On Friday, the Mail was so excited about what it claimed was the latest 'elf 'n' safety' fiasco, it put the story on the front page:
The article by Eleanor Harding and Mark Duell states:
It looked like a major emergency – 25 firemen standing at the water’s edge assessing the life-threatening situation before them.
Stranded 200ft out and struggling for survival was the victim they had come to rescue...a seagull.
And if that scenario were not ludicrous enough, there was worse to come.
The firemen were then barred from going into the 3ft-deep water because it was judged to be a health and safety risk.
As crews from five fire engines stood beside the pond in South London for up to an hour, it fell to a member of the public to pull on his waders and rescue the bird, which was caught up in a plastic bag.
It was accompanied by an
editorial (which included the curious phrase
'the legendary Mr Littlejohn') and was followed by comment pieces by
Dominique Jackson and
Mr Littlejohn. All refer to a health and safety risk assessment that stopped the firemen from rescuing the bird.
However, the
London Fire Brigade's statement on the incident puts it slightly differently:
The Brigade was called to the scene by the RSPCA as an emergency and the Brigade always takes calls from such organisations seriously. Firefighters arrived on the scene at 1407 and the incident was declared over at 1411.
A London Fire Brigade spokesperson said:
“The RSPCA called us out as an emergency. Our firefighters rushed to the scene only to realise they’d been called out to a seagull with a plastic bag round its leg which was swimming around quite happily and wasn’t in any distress. This clearly wasn’t an emergency so the firefighters left it to a local animal rescue charity to deal with and swiftly left the scene.”
“Often, by the time our firefighters arrive at an incident, someone has waded in to try and rescue an animal only to get into danger themselves, so we send enough crews to deal with whatever we may find. The safety of the public and our firefighters is always our priority.”
Firefighters were not stopped from entering the water due to health and safety protocols. Just this week, LFB crews were called to rescue a man after the bulldozer he was driving fell 40 feet down into a quarry pit. When they realised the man’s life was at risk, the firefighters acted outside of normal procedures and risked their own personal safety to lift him out and save his life. London Fire Brigade’s firefighter are trained to make difficult judgement calls about when it is right to risk their lives in order to save another.
The Mail has not published this statement.
The Mail also contacted the
HSE's Mythbusters Challenge Panel on Thursday, and then wrote a
critical, mocking article when they didn't get an immediate response - presumably, a response to the version of the incident as told to them by the Mail:
The Daily Mail contacted the panel at 3pm.
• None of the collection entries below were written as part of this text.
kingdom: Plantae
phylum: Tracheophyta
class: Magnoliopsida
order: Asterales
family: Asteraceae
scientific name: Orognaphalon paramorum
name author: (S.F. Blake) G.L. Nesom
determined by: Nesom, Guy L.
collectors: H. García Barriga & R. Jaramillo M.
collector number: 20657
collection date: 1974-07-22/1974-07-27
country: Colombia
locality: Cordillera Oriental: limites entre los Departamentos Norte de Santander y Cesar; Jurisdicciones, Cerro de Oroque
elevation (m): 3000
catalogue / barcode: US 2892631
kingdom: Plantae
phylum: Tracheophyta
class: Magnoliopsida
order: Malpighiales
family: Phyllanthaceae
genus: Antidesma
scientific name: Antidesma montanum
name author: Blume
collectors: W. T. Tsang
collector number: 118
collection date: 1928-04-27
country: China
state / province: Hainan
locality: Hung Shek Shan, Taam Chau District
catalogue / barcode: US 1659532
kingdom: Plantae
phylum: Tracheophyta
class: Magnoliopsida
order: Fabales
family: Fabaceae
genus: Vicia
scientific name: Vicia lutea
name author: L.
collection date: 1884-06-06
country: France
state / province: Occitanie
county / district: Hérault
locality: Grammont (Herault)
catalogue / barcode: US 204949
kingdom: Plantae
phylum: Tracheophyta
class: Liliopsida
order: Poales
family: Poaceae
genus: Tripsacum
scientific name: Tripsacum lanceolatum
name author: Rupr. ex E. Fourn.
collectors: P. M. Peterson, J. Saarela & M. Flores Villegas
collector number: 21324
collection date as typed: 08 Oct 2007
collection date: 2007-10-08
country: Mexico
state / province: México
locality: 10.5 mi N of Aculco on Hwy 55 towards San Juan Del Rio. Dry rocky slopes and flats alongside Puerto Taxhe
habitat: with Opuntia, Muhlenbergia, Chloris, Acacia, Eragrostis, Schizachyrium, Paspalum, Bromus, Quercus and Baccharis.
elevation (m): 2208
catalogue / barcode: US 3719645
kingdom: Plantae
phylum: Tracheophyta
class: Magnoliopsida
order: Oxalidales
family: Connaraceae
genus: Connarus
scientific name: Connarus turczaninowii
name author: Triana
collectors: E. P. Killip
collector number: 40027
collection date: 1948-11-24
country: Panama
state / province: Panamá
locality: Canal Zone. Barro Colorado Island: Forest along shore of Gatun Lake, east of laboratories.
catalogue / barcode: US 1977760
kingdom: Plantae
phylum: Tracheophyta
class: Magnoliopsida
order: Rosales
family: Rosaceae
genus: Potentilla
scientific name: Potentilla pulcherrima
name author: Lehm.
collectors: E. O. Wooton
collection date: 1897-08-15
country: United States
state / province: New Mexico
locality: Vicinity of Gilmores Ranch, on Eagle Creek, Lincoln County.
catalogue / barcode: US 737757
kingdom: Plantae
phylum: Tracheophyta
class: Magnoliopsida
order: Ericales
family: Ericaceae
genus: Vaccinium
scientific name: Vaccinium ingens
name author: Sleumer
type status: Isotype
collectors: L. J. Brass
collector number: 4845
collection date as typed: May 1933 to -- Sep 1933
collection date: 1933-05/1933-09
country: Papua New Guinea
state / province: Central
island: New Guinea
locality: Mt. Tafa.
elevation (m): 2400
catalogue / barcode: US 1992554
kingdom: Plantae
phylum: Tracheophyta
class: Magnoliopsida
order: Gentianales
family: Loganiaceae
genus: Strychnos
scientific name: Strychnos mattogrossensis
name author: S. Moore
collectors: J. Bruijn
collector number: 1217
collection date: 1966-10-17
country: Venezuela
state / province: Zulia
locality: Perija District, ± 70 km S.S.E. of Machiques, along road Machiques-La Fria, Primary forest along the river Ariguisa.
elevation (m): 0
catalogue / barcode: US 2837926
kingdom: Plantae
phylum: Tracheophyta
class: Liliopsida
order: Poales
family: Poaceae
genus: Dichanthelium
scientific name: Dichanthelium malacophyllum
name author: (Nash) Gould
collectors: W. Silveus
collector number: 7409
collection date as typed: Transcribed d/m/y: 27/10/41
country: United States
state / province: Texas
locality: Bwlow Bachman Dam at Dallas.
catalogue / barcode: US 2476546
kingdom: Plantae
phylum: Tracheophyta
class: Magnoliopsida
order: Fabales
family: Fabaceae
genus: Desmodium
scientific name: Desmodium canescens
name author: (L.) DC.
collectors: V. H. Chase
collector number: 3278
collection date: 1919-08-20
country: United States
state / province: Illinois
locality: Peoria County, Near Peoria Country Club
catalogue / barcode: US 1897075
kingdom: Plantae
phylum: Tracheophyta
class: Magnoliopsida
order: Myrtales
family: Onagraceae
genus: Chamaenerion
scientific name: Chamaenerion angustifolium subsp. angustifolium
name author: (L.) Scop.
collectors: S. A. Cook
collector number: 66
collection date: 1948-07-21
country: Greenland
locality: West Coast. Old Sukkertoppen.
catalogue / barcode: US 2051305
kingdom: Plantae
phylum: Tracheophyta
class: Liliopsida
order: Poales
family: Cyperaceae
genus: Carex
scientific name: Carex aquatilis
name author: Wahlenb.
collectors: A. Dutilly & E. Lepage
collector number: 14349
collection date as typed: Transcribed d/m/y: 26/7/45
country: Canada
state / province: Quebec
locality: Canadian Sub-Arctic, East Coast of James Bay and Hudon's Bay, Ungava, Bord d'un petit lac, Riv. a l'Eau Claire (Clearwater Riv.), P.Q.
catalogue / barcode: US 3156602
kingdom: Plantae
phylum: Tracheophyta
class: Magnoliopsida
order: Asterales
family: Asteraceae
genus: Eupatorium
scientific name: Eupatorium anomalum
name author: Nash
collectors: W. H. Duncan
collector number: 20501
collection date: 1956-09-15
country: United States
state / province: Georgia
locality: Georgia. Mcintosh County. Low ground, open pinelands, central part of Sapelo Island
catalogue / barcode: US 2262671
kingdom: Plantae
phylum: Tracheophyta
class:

But despite being given a whole afternoon to mull it over and it being only the fifth inquiry since the panel’s launch a day before, it failed to give an answer.
It's open to question whether contacting someone at 3pm really gives them
'a whole afternoon' to reply. But perhaps the Panel wanted to do a bit more fact-checking before giving a knee-jerk reaction? In fact, the Panel issued a statement on Friday - the day the Mail's front page article appeared.
It said:
"We have now had chance to examine the facts in this case and it is clear that it was not about health and safety at all. The fire service itself has made clear that their decisions at Carshalton were not based on health and safety factors. We endorse this view.
"The Myth Buster Challenge Panel has been set up to bring common sense back to decisions made in the name of health and safety, and to do our job properly we need to establish the facts. We will try our best to meet deadlines when we can but not at the expense of working on hearsay rather than facts. We said that we aim to make a response within 48 hours and it has taken us less than 24 hours to respond to this case."
Despite the hurry to get the Panel's view, and the huffy response when they didn't get it within a few hours, the Mail has not yet informed its readers of this statement.
A statement which has, at time of writing, been in the public domain for two days.